Choosing an artist to work with is not about the money or second guessing what new trend or image the industry might be after. It is based upon the simple, time honoured approach of good songs and good attitude. “It goes without saying — it’s all about the music. If I’m going to invest time and energy into a new project I have to be sold on the songs. I also look for artists who are motivated and who I can get along with.”

This has resulted in her working on an ongoing basis with three select artists — Elephant Eyes, Sleepy Dreamers and Marmalade Ghost.

Her website reflects her values with a black and white aesthetic that reminds me of the kinds of imagery associated with the inner city Melbourne band scene of the early 90s, especially Fitzroy. It is a classic look that sits well with her dedication to quality music and strong personal relationships.

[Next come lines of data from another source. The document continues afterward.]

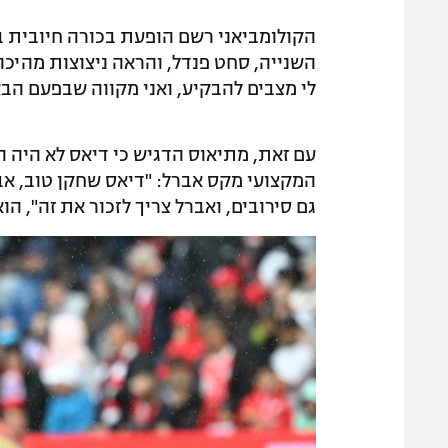
השנייה, סחט פנדל, והראה ניצוצות מהיכול
לי מצבים להבקיע, ואני מקווה שבפעם הב
עם זאת, מתיאוס הדגיש כי דיאס לא היה 
המקצועי מקס אברל: "דיאס שחקן טוב, אב
גם סירובים, ואברל צריך לזכור את זה", הוא אמר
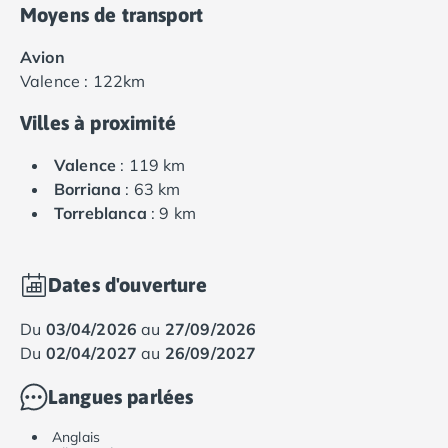
Moyens de transport
Avion
Valence : 122km
Villes à proximité
Valence
: 119 km
Borriana
: 63 km
Torreblanca
: 9 km
Dates d'ouverture
du
03/04/2026
au
27/09/2026
du
02/04/2027
au
26/09/2027
Langues parlées
Anglais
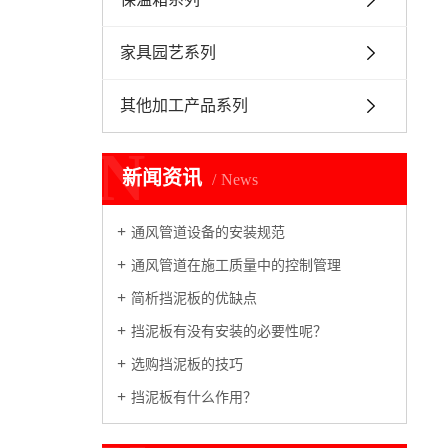
家具园艺系列
其他加工产品系列
N
新闻资讯
News
通风管道设备的安装规范
通风管道在施工质量中的控制管理
简析挡泥板的优缺点
挡泥板有没有安装的必要性呢？
选购挡泥板的技巧
挡泥板有什么作用？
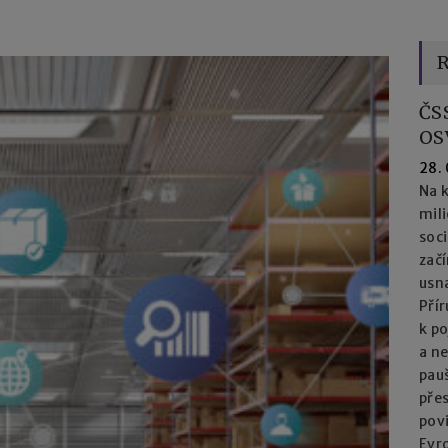
R
ČS
OS
28.
Na k
mil
soc
začí
usna
Přír
k po
a n
pau
přes
pov
Evro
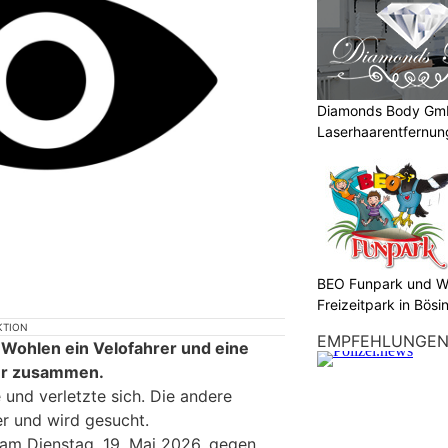
Diamonds Body Gmb
Laserhaarentfernung
Tattooentfernung
BEO Funpark und W
Freizeitpark in Bösi
KTION
EMPFEHLUNGE
 Wohlen ein Velofahrer und eine
er zusammen.
 und verletzte sich. Die andere
ter und wird gesucht.
h am Dienstag, 19. Mai 2026, gegen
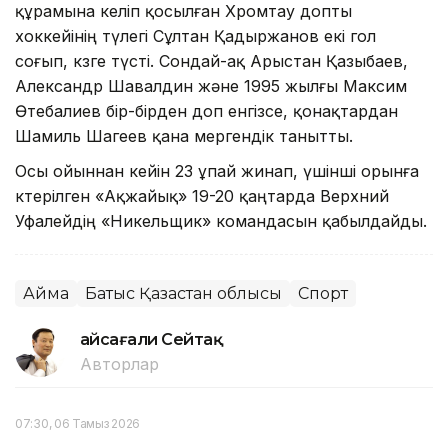
құрамына келіп қосылған Хромтау допты
хоккейінің түлегі Сұлтан Қадыржанов екі гол
соғып, көзге түсті. Сондай-ақ Арыстан Қазыбаев,
Александр Шавалдин және 1995 жылғы Максим
Өтебалиев бір-бірден доп енгізсе, қонақтардан
Шамиль Шагеев қана мергендік танытты.
Осы ойыннан кейін 23 ұпай жинап, үшінші орынға
көтерілген «Ақжайық» 19-20 қаңтарда Верхний
Уфалейдің «Никельщик» командасын қабылдайды.
Аймақ
Батыс Қазақстан облысы
Спорт
Ғайсағали Сейтақ
Авторлар
07:30, 06 Тамыз 2026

There is no doubt that the music industry is becoming tougher for new artists and many would say it has never been harder to get a start as a musician. Downloading and especially free and illegal downloading has made it very tough to make money from releases, while new and smaller bands can find touring prohibitively costly.

The days when an independent artist could sell a decent amount of records and get paid for their efforts seem to be long gone. So how does Robertson see new and smaller artists making their way in the industry? “More than ever artists need to be self-sufficient. Obviously from a financial perspective it’s desirable to be able to do more yourself but when it comes time to expand the team and involve others (ie. publicist, manager, booking agent) you have the knowledge and skill set to understand what they can and what they should be able to do for you.”

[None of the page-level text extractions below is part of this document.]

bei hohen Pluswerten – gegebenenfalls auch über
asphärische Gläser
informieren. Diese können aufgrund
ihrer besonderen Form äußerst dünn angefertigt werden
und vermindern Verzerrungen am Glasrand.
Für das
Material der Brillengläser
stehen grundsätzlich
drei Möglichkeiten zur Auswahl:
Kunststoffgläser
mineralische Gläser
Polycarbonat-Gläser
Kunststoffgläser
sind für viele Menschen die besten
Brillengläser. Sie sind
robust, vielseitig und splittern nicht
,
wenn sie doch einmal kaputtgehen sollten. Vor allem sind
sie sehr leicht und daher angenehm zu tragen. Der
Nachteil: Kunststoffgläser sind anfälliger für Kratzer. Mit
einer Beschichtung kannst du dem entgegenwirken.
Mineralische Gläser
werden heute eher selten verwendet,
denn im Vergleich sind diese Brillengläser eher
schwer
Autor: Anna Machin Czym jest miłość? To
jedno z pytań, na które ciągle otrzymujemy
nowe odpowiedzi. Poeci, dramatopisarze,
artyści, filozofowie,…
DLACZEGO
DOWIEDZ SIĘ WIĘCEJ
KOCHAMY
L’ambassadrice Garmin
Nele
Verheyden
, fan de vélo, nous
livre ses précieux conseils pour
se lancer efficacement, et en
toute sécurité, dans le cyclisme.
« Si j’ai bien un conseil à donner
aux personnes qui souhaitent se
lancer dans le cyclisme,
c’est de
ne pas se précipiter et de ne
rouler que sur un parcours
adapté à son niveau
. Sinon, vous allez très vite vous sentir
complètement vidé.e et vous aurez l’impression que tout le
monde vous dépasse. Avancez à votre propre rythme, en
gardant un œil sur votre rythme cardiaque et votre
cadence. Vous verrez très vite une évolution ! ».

The industry is full of stories of artists being ripped off and exploited — education is the key more than ever. “With the ever-changing way fans consume music I think artists should continue to assess the way they release music and monitor what works,” Robertson adds.

The future looks bright for Maths and Magic. “The wheels are in motion and plans are being made for the artists on the management roster. There are some new releases in the works and many exciting gigs being booked”.

Robertson brings a real love of music to the business and perhaps it is indicative of the times that makes this so refreshing. Her artist roster makes honest and real music and while most of the industry is about the ‘maths’ these days she is demonstrating that there is still a place for ‘magic’.